It is possible to combine both host and service expansion expression to build complex business rules.

Note

A business rule expression always has to be made of a host expression (selector if you prefer) AND a service expression (still selector) separated by a coma when looking at service status. If not so, there is no mean to distinguish a host status from a service status in the expression. In servicegroup flag case, as you do not want to apply any filter on the host (you want ALL services which are member of the XXX service group, whichever host they are bound to), you may use the * host selector expression. The correct expression syntax should be: bp_rule!*,g:my-servicegroup The same rule applies to other service selectors (l, r, t, and so on).

Examples of combined expansion expression

You want to build a business rule including all web servers composing the application frontend.

l:front,r:HTTPS?

which is equivalent to:

web-srv1,HTTP & web-srv3,HTTPS

You may obviously combine expression expansion with standard expressions.

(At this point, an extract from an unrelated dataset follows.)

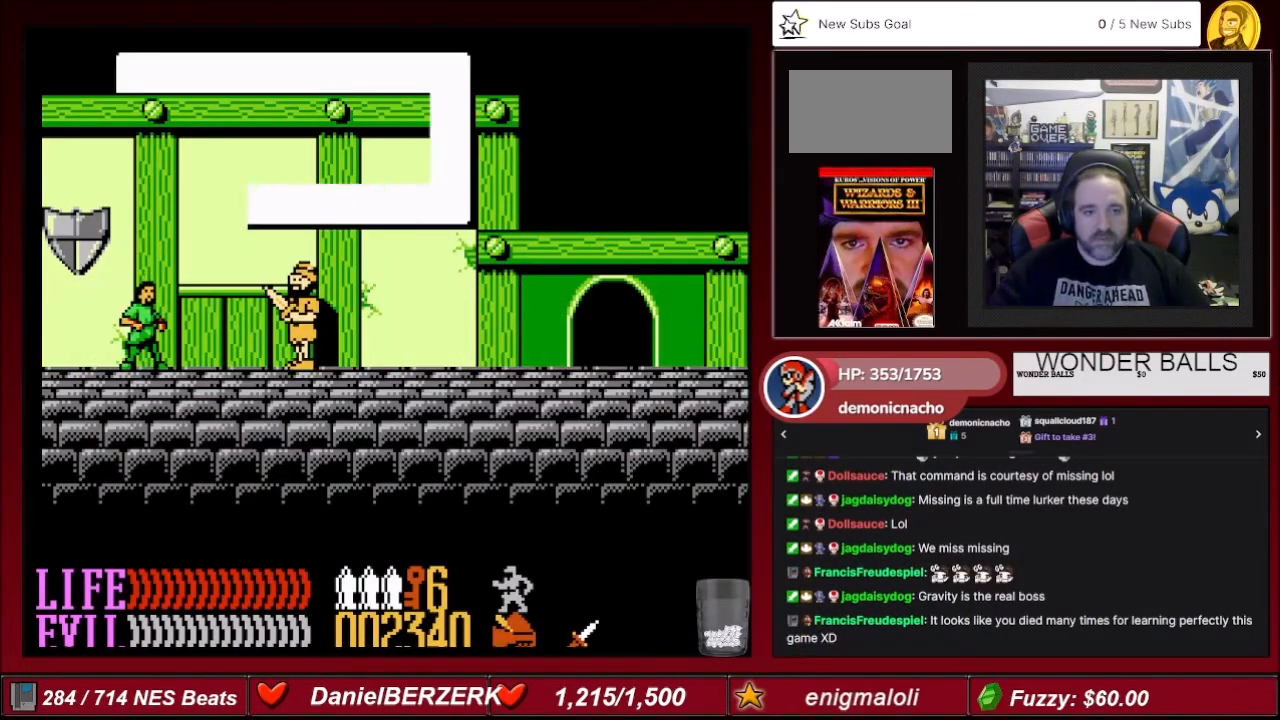
{"buttons": [], "events": []}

l:front,h:HTTPS? & db-srv1,MySQL

which is equivalent to:

(web-srv1,HTTP & web-srv3,HTTPS) & db-srv1,MySQL

Smart notifications

As of any host or service check, a business rule having its state in a non OK state may send notifications depending on its notification_options directive. But what if the underlying problems are known, and may be acknowledged ? The default behaviour is to continue sending notifications.

This may be what you need, but what if you want the business rule to stop sending notifications ?

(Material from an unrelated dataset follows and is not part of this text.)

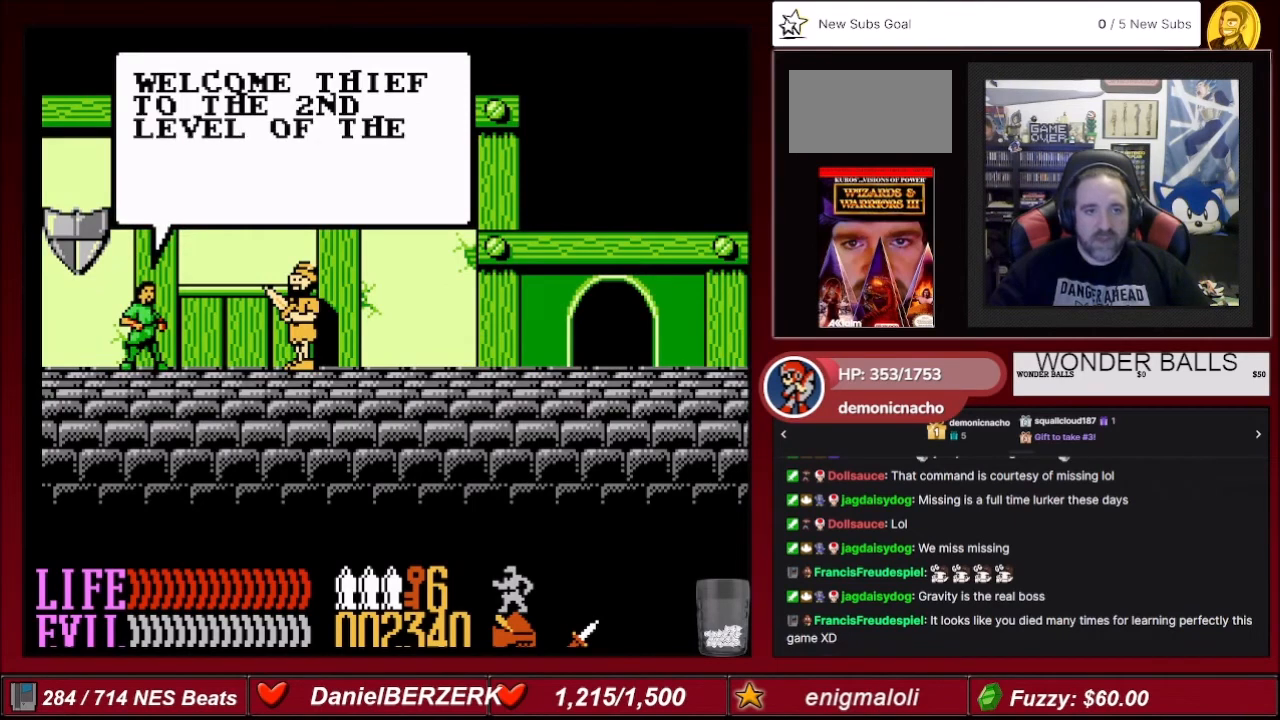
{"buttons": [], "events": [[300, "A", "down"], [400, "A", "up"]]}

Imagine your business rule is composed of all your site's web front ends. If a host fails, you want to know it, but once someone starts to fix the issue, you don't want to be notified anymore. A possible solution is to acknowledge the business rule itself. But if you do so, any other failing host won't get notified. Another solution is to enable smart notification on the business rule check.

Smart notifications is a way to disable notifications on a business rule having all its problems acknowledged. If a new problem occurs, notifications will be enabled back while it has not been acknowledged.

To enable smart notifications, simply set the business_rule_smart_notifications to 1.

Downtimes management

Downtimes are a bit more tricky to handle. While acknowledgement are necessarily set by humans, downtimes may be set automatically (for instance, by maintenance periods). You may still want to be notified during downtime periods. As a consequence, downtimes are not taken into account by smart notification processing, unless explicitly told to do so.

To enable downtimes in smart notifications processing, simply set the business_rule_downtime_as_ack to 1.

Consolidated services

Another useful usage of business rules is consolidated services. Imagine you have a large web cluster, composed of hundreds of nodes. If a small portion of the nodes fail, you may receive a large number of notifications, which is not convenient. To prevent this, you may use a business rule looking like bp_rule!g:web,.... If you disable notifications by setting notification_options to n on the underlying hosts or services, you would receive a single notification with all the failing nodes in one time, which may be clearer.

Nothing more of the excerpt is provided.